Icon Header

Installation

ToscaWidgets can be installed using easy_install from setuptools.

Install a release

To install the latest stable release type in a shell:

$ easy_install ToscaWidgets

Install a development snapshot

To install the latest development snapshot request the dev version:

$ easy_install ToscaWidgets==dev

Integrating with your framework

To use ToscaWidgets needs to interface the framework in which the widgets will be used in to serve static resources, inject CSS & JS links and to initialize a per-request storage area. Pre 0.3 versions of ToscaWidgets were pretty bolier-platey to integrate but since then the interface has been greatly simplified to only require two lines of code in most situations.

Integration into a WSGI app

Integration into a WSGI app only requires to stack ToscaWidget’s tw.core.middleware:

from tw.api import make_middleware

def application(environ, start_response):
    # Your WSGI application
    .....

application = make_middleware(application, {
    'toscawidgets.framework.default_view': 'mako',
    'toscawidgets.middleware.inject_resources': True,
    })

Now this wrapped app can be fed to any WSGI compliant server. XXX: Explain config dict sent to make_middleware

There’s a full example in WSGI app example

Integration into a Turbogears 1.x app

To display Tosca widgets on a Turbogears 1.X app enable ToscaWidgets extension in yourapp/config/app.cfg by adding the following line:

toscawidgets.on = True

There’s a full example in TurboGears 1.x app example

Integration into a Turbogears 2.x app

ToscaWidgets already comes pre-configured when you quickstart a TG2 app.

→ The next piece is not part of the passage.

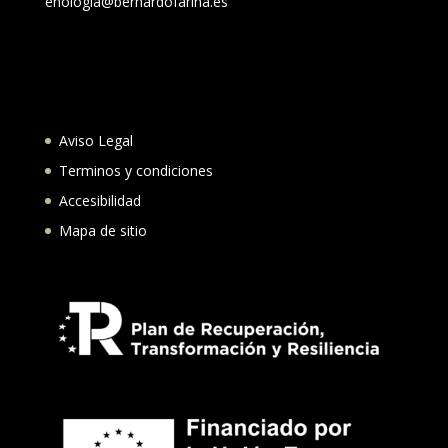
enologia@bernardofarina.es
Aviso Legal
Terminos y condiciones
Accesibilidad
Mapa de sitio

Integration into a CherryPy 3 app

Since CherryPy 3 can use WSGI middleware integration only differs in CherryPy’s API to pipeline several middleware pieces.

There’s a full example in CherryPy 3 app example

Integration into a Pylons app

Pylons is fully WSGI compliant inside out. See Integration into a WSGI app.

Integration into a web.py app

Web.py can use WSGI middleware so the same method can be used as for the rest of the WSGI frameworks, only using web.py’s API. There’s a full example at web.py app example.